A complete graph specification includes:
core/framework/graph/edge.py
from framework.graph.edge import GraphSpec

graph = GraphSpec(
    id="deep-research-agent-graph",
    goal_id="rigorous-interactive-research",
    version="1.0.0",
    entry_node="intake",                      # Where execution starts
    entry_points={"start": "intake"},         # Named entry points
    terminal_nodes=[],                        # Where execution can end
    pause_nodes=[],                           # HITL checkpoints
    nodes=[intake_node, research_node, ...],  # All nodes
    edges=[edge1, edge2, ...],                # All edges
    default_model="claude-sonnet-4-5",        # LLM model
    max_tokens=8192,                          # Token limit
)

Execution flow

The framework tracks everything as it walks the graph:
core/framework/graph/executor.py
@dataclass
class ExecutionResult:
    """Result of executing a graph."""
    success: bool
    output: dict[str, Any]
    error: str | None = None
    steps_executed: int = 0
    total_tokens: int = 0
    total_latency_ms: int = 0
    path: list[str]                          # Node IDs traversed
    paused_at: str | None = None             # Node ID where paused for HITL
    total_retries: int = 0                   # Retry count across all nodes
    nodes_with_failures: list[str]           # Failed but recovered
    execution_quality: str = "clean"         # "clean", "degraded", or "failed"
This metadata feeds into the worker agent runtime for monitoring and into the evolution process for improvement.

The shape of an agent

A typical agent graph looks something like this: Key patterns:
  • Entry node where work begins
  • Chain of nodes that do the real work
  • HITL nodes at approval gates
  • Failure edges that loop back for another attempt
  • Terminal nodes where execution ends
The framework tracks which nodes ran, how many retries each needed, how much the LLM calls cost, and how long each step took.
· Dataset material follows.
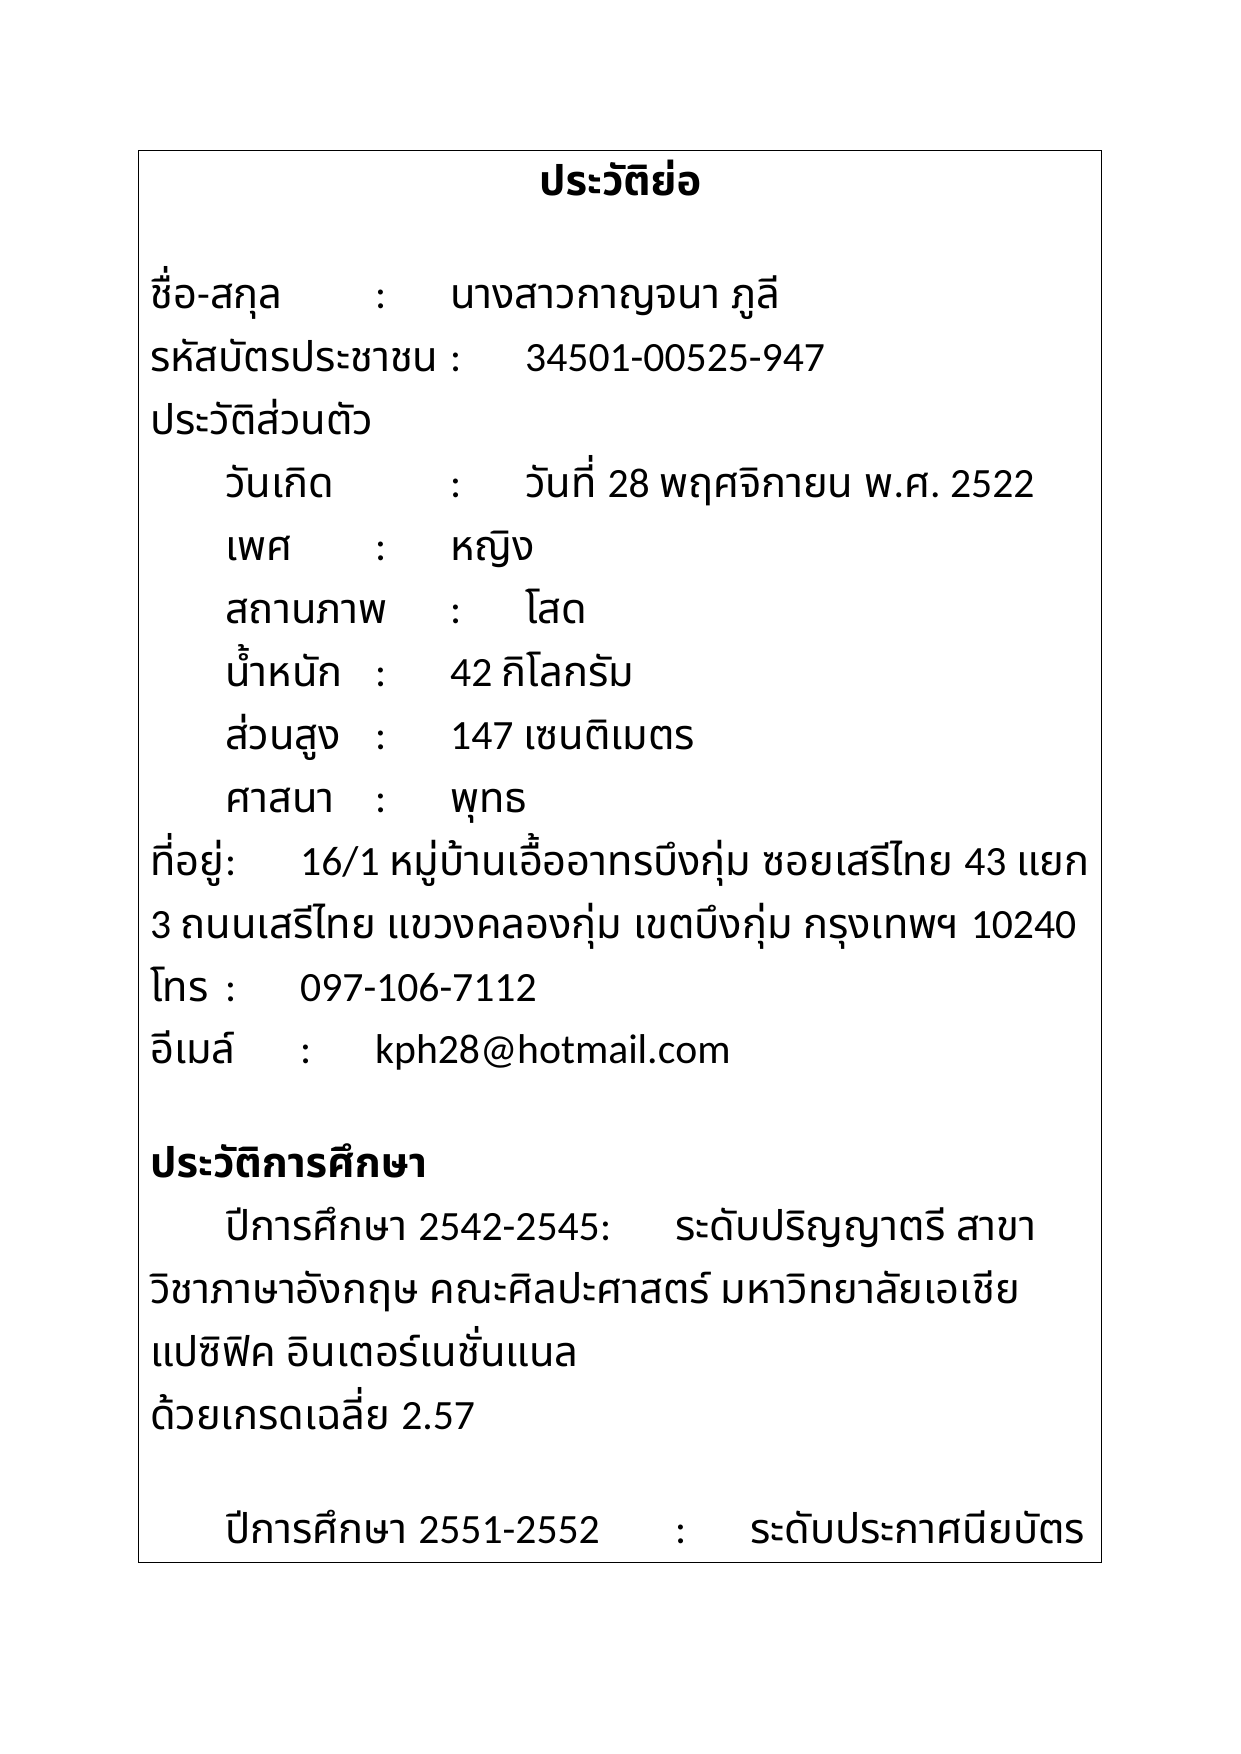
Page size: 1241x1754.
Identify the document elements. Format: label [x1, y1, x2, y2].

table_header [139, 151, 1101, 1562]
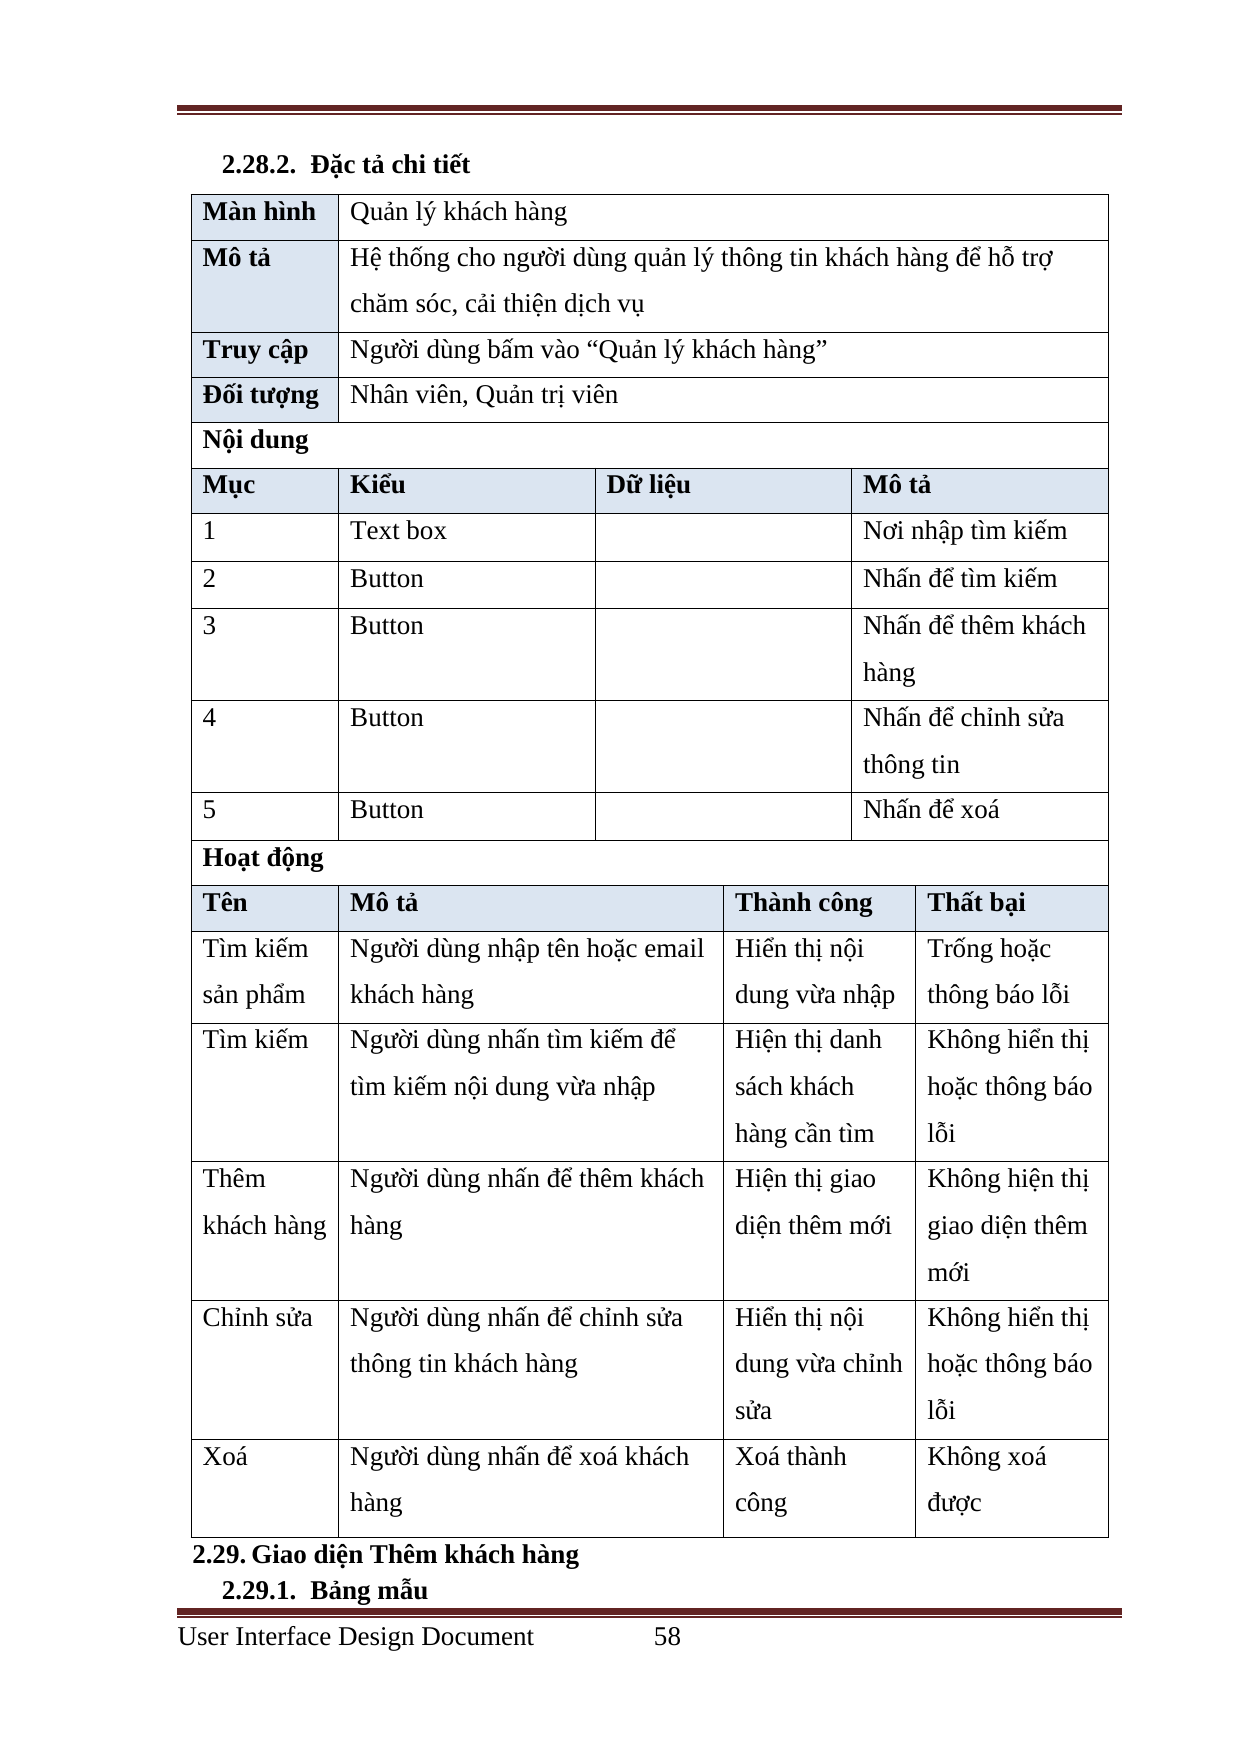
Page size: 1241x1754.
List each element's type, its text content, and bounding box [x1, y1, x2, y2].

This data is critical for both monitoring and evolution.

Real-world example

Here’s a complete 4-node research agent with feedback loops:
examples/templates/deep_research_agent/agent.py
from framework.graph import GraphSpec, EdgeSpec, EdgeCondition

# Nodes: intake, research, review, report (see NodeSpec definitions above)

edges = [
    EdgeSpec(
        id="intake-to-research",
        source="intake",
        target="research",
        condition=EdgeCondition.ON_SUCCESS,
    ),
    EdgeSpec(
        id="research-to-review",
        source="research",
        target="review",
        condition=EdgeCondition.ON_SUCCESS,
    ),
    EdgeSpec(
        id="review-to-research-feedback",
        source="review",
        target="research",
        condition=EdgeCondition.CONDITIONAL,
        condition_expr="needs_more_research == True",
    ),
    EdgeSpec(
        id="review-to-report",
        source="review",
        target="report",
        condition=EdgeCondition.CONDITIONAL,
        condition_expr="needs_more_research == False",
    ),
]

graph = GraphSpec(
    id="deep-research-agent-graph",
    entry_node="intake",
    nodes=[intake_node, research_node, review_node, report_node],
    edges=edges,
)
This graph supports multiple user checkpoints, feedback loops for deeper research, and clean separation of concerns across nodes.